| Summary | National Percentile | Rank vs Metro |
|---|---|---|
| Housing | 87th | Best |
| Demographics | 5th | Poor |
| Amenities | 31st | Poor |
Multifamily Valuation
| Property Details | |
|---|---|
| Address | 21 Herrick Ave, Spring Valley, NY, 10977, US |
| Region / Metro | Spring Valley |
| Year of Construction | 2007 |
| Units | 22 |
| Transaction Date | 2011-07-18 |
| Transaction Price | $500,000 |
| Buyer | OBERLANDER MOSHE |
| Seller | BIRNHACK ABRAHAM |
21 Herrick Ave Spring Valley Multifamily Investment
Neighborhood renter-occupied share and elevated ownership costs point to a deep tenant base and steady leasing conditions, according to WDSuite’s CRE market data. All neighborhood metrics cited refer to the surrounding area, not the property itself.
Situated in Spring Valley within the New York–Jersey City–White Plains metro, the property benefits from a neighborhood where renter-occupied housing is prevalent (high renter concentration relative to national norms). For multifamily investors, this indicates depth in the tenant pool and supports renewal potential, while neighborhood occupancy trends sit roughly around the national median per WDSuite’s CRE market data. All neighborhood statistics refer to the surrounding neighborhood, not the property.
Local service access skews practical rather than experiential: grocery and pharmacy density ranks in the higher percentiles nationally, while restaurants, cafes, and parks are limited. This mix favors day-to-day convenience for residents but offers fewer destination amenities. Average school ratings in the neighborhood trend toward the low end nationally, which may influence unit mix positioning and marketing toward renter segments less sensitive to school performance.

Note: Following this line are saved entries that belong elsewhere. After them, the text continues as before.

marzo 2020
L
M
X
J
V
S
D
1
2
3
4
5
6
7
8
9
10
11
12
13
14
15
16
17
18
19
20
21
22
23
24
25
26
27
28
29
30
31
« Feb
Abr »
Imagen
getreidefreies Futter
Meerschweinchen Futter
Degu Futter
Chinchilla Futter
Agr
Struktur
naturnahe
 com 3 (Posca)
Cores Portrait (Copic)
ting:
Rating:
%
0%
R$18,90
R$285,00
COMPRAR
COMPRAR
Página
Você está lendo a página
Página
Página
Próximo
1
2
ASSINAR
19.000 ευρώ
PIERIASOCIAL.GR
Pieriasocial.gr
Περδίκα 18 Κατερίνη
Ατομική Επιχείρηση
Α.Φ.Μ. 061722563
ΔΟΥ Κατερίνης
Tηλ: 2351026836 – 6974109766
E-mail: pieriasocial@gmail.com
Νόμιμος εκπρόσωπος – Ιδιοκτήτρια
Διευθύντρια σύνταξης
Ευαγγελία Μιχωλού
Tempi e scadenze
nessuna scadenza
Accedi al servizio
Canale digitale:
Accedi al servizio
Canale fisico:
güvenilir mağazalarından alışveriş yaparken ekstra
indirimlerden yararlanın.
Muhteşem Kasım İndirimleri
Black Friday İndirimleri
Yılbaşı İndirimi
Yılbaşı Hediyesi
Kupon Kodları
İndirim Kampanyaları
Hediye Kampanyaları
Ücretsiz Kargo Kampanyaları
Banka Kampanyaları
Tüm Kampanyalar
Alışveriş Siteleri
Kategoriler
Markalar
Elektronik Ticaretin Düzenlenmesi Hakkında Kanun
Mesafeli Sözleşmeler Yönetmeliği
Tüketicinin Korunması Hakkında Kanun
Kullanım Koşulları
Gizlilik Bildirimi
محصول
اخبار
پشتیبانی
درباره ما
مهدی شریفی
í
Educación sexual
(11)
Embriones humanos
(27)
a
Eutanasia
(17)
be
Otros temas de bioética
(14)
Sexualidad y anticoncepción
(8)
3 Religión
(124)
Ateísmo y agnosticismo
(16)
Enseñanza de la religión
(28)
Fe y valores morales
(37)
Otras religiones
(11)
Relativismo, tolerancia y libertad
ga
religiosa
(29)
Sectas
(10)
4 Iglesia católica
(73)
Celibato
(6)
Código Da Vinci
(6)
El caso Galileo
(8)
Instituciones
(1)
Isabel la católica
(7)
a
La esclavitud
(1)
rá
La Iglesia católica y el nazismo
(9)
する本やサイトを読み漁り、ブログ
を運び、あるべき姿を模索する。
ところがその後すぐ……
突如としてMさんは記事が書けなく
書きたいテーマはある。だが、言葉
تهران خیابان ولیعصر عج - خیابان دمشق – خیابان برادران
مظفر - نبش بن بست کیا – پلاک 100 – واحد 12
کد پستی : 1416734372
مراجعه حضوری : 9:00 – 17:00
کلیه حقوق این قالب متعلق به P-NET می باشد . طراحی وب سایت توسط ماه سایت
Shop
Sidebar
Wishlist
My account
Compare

Ownership costs in the neighborhood are elevated compared with most areas nationwide (home values sit in a very high national percentile). In investor terms, a high-cost ownership market can reinforce renter reliance on multifamily housing, aiding tenant retention and pricing power where income supports it. At the same time, neighborhood-level median household income ranks below most U.S. neighborhoods, suggesting careful attention to affordability bands and lease management.

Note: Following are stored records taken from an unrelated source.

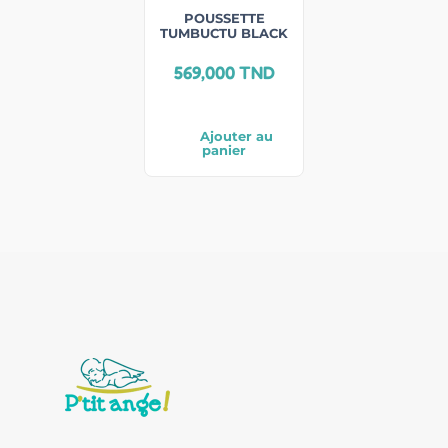
POUSSETTE
TUMBUCTU BLACK
569,000
TND
Ajouter au
panier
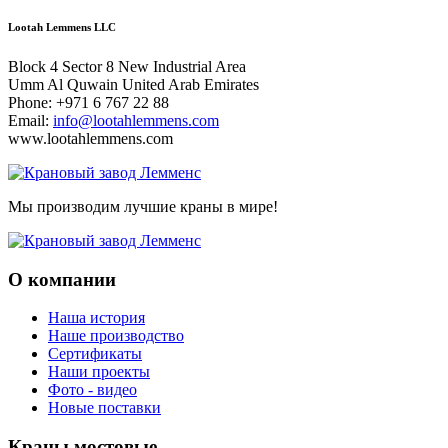
Lootah Lemmens LLC
Block 4 Sector 8 New Industrial Area
Umm Al Quwain United Arab Emirates
Phone: +971 6 767 22 88
Email:
info@lootahlemmens.com
www.lootahlemmens.com
Мы производим лучшие краны в мире!
О компании
Наша история
Наше производство
Сертификаты
Наши проекты
Фото - видео
Новые поставки
Краны мостовые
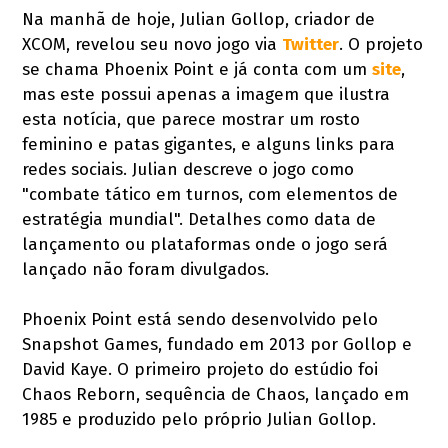
Na manhã de hoje, Julian Gollop, criador de
XCOM, revelou seu novo jogo via
Twitter
. O projeto
se chama Phoenix Point e já conta com um
site
,
mas este possui apenas a imagem que ilustra
esta notícia, que parece mostrar um rosto
feminino e patas gigantes, e alguns links para
redes sociais. Julian descreve o jogo como
"combate tático em turnos, com elementos de
estratégia mundial". Detalhes como data de
lançamento ou plataformas onde o jogo será
lançado não foram divulgados.
Phoenix Point está sendo desenvolvido pelo
Snapshot Games, fundado em 2013 por Gollop e
David Kaye. O primeiro projeto do estúdio foi
Chaos Reborn, sequência de Chaos, lançado em
1985 e produzido pelo próprio Julian Gollop.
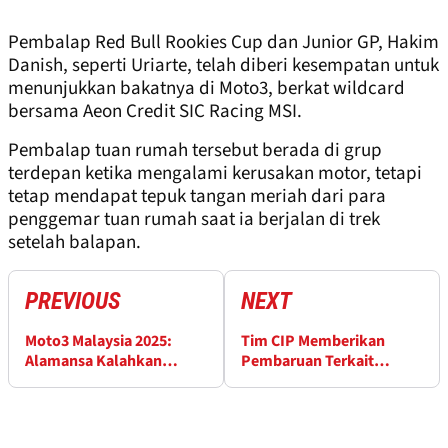
Pembalap Red Bull Rookies Cup dan Junior GP, Hakim
Danish, seperti Uriarte, telah diberi kesempatan untuk
menunjukkan bakatnya di Moto3, berkat wildcard
bersama Aeon Credit SIC Racing MSI.
Pembalap tuan rumah tersebut berada di grup
terdepan ketika mengalami kerusakan motor, tetapi
tetap mendapat tepuk tangan meriah dari para
penggemar tuan rumah saat ia berjalan di trek
setelah balapan.
PREVIOUS
NEXT
Moto3 Malaysia 2025:
Tim CIP Memberikan
Alamansa Kalahkan
Pembaruan Terkait
Furosato untuk Pole
Kondisi Noah Dettwiler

Within a 3-mile radius, population and households have expanded and are projected to continue growing, pointing to renter pool expansion and a larger tenant base over the next several years. Median contract rents in the 3-mile area have risen and are forecast to continue rising, which supports revenue growth potential if paired with product quality and targeted unit finishes.

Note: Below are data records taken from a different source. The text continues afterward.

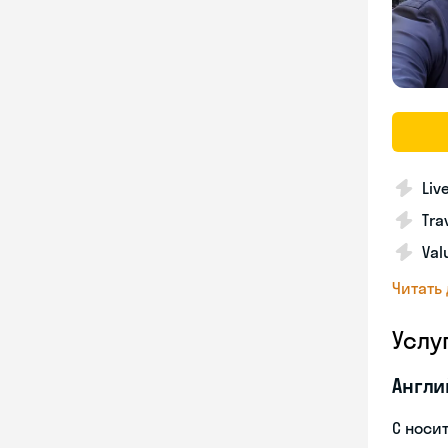
Liv
Tra
Val
Читать
Услу
Англи
С носи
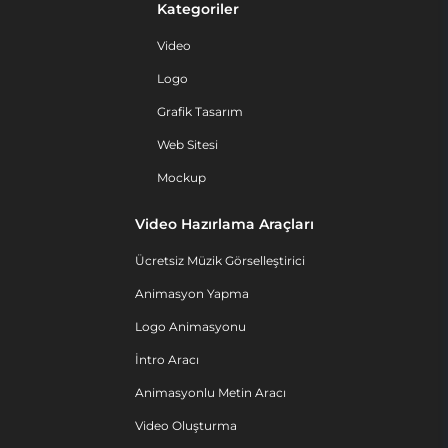
Kategoriler
Video
Logo
Grafik Tasarım
Web Sitesi
Mockup
Video Hazırlama Araçları
Ücretsiz Müzik Görselleştirici
Animasyon Yapma
Logo Animasyonu
İntro Aracı
Animasyonlu Metin Aracı
Video Oluşturma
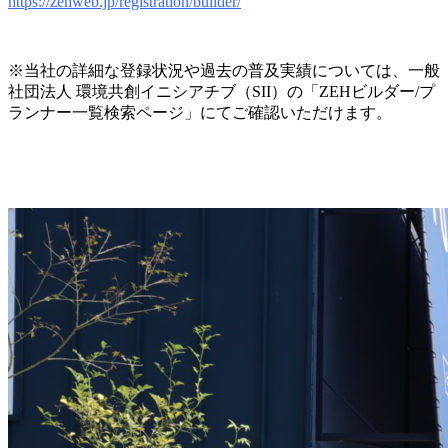
https://zehweb.jp/registration/builder/
※当社の詳細な登録状況や過去の普及実績については、一般
社団法人 環境共創イニシアチブ（SII）の「ZEHビルダー/プ
ランナー一覧検索ページ」にてご確認いただけます。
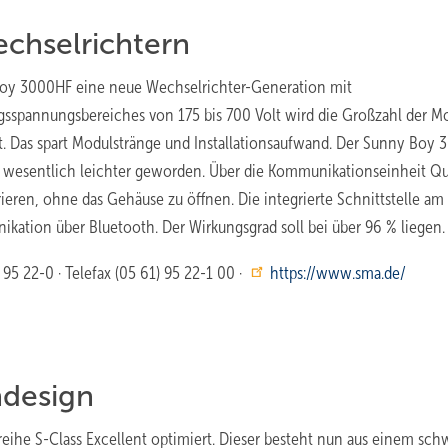
chselrichtern
Boy 3000HF eine neue Wechselrichter-Generation mit
sspannungsbereiches von 175 bis 700 Volt wird die Großzahl der M
ilt. Das spart Modulstränge und Installationsaufwand. Der Sunny Boy
ch wesentlich leichter geworden. Über die Kommunikationseinheit Q
ieren, ohne das Gehäuse zu öffnen. Die integrierte Schnittstelle am
kation über Bluetooth. Der Wirkungsgrad soll bei über 96 % liegen.
95 22-0 · Telefax (05 61) 95 22-1 00 ·
https://www.sma.de/
ndesign
eihe S-Class Excellent optimiert. Dieser besteht nun aus einem sch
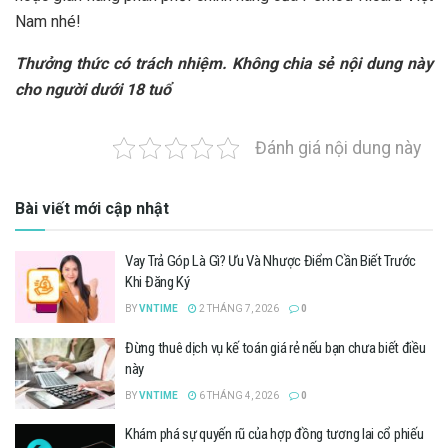
Nam nhé!
Thưởng thức có trách nhiệm. Không chia sẻ nội dung này
cho người dưới 18 tuổ
Đánh giá nội dung này
Bài viết mới cập nhật
Vay Trả Góp Là Gì? Ưu Và Nhược Điểm Cần Biết Trước
Khi Đăng Ký
BY
VNTIME
2 THÁNG 7, 2026
0
Đừng thuê dịch vụ kế toán giá rẻ nếu bạn chưa biết điều
này
BY
VNTIME
6 THÁNG 4, 2026
0
Khám phá sự quyến rũ của hợp đồng tương lai cổ phiếu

Safety signals are mixed and should be evaluated in context. Compared with other neighborhoods in the New York–Jersey City–White Plains metro (889 total), the area ranks closer to the higher-crime cohort. However, national comparisons indicate stronger relative standing, with violent and property offense rates placing in higher safety percentiles versus neighborhoods nationwide. Recent year-over-year estimates point to an uptick in both violent and property offenses, so investors may wish to underwrite with conservative assumptions and monitor trendlines.
- Ascena Retail Group — retail HQ offices (6.6 miles) — HQ
- Prudential Financial — financial services offices (9.7 miles)
- Becton Dickinson — healthcare & medical technology offices (10.4 miles) — HQ
- PepsiCo — food & beverage corporate offices (13.0 miles)
- Toys "R" Us — consumer retail corporate offices (13.9 miles) — HQ
Nearby corporate offices create a diversified employment base supportive of commuter demand and lease retention, led by retail, financial services, healthcare, consumer goods, and food & beverage firms listed below.
This 22‑unit asset is positioned in a renter-heavy neighborhood where elevated ownership costs help sustain reliance on multifamily housing. Neighborhood occupancy trends are near national norms, while grocery and pharmacy access is strong relative to other amenities, supporting day-to-day livability. Within a 3‑mile radius, population and households have grown and are projected to rise further, indicating a larger tenant base and support for occupancy stability.
According to CRE market data from WDSuite, the surrounding neighborhood shows a high renter-occupied share alongside rising 3‑mile contract rents. That backdrop can support rent growth when paired with thoughtful unit positioning and operations. Key underwriting considerations include income segmentation, rent-to-income affordability pressure in the immediate neighborhood, limited destination amenities, and recent volatility in reported safety trends.
- High renter concentration supports demand depth and renewal potential.
- Elevated home values reinforce reliance on rental housing and can aid pricing power where incomes support it.
- 3-mile population and household growth expand the tenant base and support occupancy stability.
- Proximity to multiple corporate offices supports commuter appeal and leasing stability.
- Risks: affordability pressure, limited destination amenities/schools, and recent safety trend volatility warrant conservative underwriting.